> _Written request_
In the page on the BH₄^– Lewis structure below, how many valence electrons does BH₄^– have in total?

> _Document segment_
* * * * *

BH4- Lewis structure

BH₄^– (borohydride) has one boron atom and four hydrogen atoms.

In BH₄^– Lewis structure, there are four single bonds around the boron atom, with four hydrogen atoms attached to it, and none of the atoms has a lone pair.

Also, there is a negative (-1) charge on the boron atom.

Alternative method: Lewis structure of BH₄^–

Rough sketch

• First, determine the total number of valence electrons

In the periodic table, boron lies in group 13, and hydrogen lies in group 1.

Hence, boron has three valence electrons and hydrogen has one valence electron.

Since BH₄^– has one boron atom and four hydrogen atoms, so…

Valence electrons of one boron atom = 3 × 1 = 3
Valence electrons of four hydrogen atoms = 1 × 4 = 4

Now the BH₄^– has a negative (-1) charge, so we have to add one more electron.

So the total valence electrons = 3 + 4 + 1 = 8

Learn how to find: Boron valence electrons and Hydrogen valence electrons

• Second, find the total electron pairs

We have a total of 8 valence electrons. And when we divide this value by two, we get the value of total electron pairs.

Total electron pairs = total valence electrons ÷ 2

So the total electron pairs = 8 ÷ 2 = 4

• Third, determine the central atom

Here hydrogen can not be the central atom. Because the central atom is bonded with at least two other atoms, and hydrogen has only one electron in its last shell, so it can not make more than one bond.

Hence, here we have to assume that the central atom is boron.

* * * * *

> _Data shown_
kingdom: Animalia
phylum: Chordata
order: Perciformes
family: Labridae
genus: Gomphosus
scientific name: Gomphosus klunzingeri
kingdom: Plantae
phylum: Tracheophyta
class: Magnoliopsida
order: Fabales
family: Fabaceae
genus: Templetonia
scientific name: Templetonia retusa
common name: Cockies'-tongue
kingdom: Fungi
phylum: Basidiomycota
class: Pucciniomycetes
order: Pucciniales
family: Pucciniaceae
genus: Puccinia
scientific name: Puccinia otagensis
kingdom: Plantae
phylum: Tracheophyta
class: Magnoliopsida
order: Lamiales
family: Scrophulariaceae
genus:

* * * * *

> _Solution to this problem_
8